- _Task directions_:
A line below contains "- npm install", and a later one contains "## Beginn mit". Repeat both, with every line between them, exactly.

(Saved data entries)
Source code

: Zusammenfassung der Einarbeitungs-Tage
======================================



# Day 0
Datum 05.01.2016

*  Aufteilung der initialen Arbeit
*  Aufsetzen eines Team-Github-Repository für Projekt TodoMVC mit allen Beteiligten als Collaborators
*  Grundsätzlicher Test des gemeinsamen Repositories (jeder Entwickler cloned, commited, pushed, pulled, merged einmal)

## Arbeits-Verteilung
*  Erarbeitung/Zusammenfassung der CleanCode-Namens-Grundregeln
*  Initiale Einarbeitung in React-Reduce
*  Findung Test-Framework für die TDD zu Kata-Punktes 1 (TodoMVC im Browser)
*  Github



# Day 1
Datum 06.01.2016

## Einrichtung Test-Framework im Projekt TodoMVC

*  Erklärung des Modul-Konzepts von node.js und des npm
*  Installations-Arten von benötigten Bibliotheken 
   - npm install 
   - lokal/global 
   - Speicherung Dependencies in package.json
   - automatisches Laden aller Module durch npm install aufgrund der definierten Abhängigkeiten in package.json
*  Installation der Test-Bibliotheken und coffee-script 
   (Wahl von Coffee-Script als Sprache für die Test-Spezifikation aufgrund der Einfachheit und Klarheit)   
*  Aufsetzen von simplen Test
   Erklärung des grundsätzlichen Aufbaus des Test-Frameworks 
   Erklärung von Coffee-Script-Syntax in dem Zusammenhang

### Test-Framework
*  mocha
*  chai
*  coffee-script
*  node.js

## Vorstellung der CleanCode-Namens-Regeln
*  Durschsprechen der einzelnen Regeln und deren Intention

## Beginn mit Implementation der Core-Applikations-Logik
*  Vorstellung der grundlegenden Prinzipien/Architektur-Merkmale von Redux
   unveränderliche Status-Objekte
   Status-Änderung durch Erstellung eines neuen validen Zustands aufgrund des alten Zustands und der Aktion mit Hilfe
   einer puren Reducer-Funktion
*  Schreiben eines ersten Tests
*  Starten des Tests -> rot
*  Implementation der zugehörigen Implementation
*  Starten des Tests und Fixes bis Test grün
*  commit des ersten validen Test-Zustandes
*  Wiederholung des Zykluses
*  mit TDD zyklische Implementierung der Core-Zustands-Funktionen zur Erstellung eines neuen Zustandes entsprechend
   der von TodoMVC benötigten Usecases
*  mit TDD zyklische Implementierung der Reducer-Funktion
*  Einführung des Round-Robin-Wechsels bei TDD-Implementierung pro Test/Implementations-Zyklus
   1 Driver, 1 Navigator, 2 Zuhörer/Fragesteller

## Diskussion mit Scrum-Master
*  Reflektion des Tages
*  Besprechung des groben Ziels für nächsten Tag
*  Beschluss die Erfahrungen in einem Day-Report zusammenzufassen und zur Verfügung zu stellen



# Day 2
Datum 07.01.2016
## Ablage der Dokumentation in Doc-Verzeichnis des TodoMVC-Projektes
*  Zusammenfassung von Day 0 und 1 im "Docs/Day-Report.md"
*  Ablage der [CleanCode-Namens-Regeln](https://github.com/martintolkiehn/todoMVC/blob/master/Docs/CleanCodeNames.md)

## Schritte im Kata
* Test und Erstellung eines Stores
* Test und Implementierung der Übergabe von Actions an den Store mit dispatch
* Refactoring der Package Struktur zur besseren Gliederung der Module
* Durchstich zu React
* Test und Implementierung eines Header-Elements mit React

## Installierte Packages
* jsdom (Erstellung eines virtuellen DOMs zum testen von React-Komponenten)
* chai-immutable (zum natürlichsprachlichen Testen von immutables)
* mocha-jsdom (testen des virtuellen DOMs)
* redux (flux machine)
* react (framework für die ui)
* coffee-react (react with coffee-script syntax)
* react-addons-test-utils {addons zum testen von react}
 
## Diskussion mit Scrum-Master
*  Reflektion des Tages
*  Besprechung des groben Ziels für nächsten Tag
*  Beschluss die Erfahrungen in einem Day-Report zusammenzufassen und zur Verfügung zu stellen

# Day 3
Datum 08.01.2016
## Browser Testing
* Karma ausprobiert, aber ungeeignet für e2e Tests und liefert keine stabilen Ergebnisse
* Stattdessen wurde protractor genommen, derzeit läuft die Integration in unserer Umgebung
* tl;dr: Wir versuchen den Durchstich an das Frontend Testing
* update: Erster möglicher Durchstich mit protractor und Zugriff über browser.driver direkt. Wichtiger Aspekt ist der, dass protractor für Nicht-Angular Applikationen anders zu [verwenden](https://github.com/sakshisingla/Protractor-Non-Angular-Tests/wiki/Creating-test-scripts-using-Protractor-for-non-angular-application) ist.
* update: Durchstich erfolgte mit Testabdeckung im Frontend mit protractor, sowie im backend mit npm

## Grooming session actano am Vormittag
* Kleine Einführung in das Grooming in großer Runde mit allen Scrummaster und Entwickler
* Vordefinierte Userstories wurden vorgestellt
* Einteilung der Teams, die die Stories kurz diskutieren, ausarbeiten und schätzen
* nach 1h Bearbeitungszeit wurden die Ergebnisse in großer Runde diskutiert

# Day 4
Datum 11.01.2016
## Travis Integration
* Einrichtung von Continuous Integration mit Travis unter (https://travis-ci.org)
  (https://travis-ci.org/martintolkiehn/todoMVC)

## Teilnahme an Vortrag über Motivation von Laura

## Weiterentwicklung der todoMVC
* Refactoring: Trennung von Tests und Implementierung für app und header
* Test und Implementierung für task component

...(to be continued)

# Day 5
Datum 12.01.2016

- _Result of this exercise_:
   - npm install 
   - lokal/global 
   - Speicherung Dependencies in package.json
   - automatisches Laden aller Module durch npm install aufgrund der definierten Abhängigkeiten in package.json
*  Installation der Test-Bibliotheken und coffee-script 
   (Wahl von Coffee-Script als Sprache für die Test-Spezifikation aufgrund der Einfachheit und Klarheit)   
*  Aufsetzen von simplen Test
   Erklärung des grundsätzlichen Aufbaus des Test-Frameworks 
   Erklärung von Coffee-Script-Syntax in dem Zusammenhang

### Test-Framework
*  mocha
*  chai
*  coffee-script
*  node.js

## Vorstellung der CleanCode-Namens-Regeln
*  Durschsprechen der einzelnen Regeln und deren Intention

## Beginn mit Implementation der Core-Applikations-Logik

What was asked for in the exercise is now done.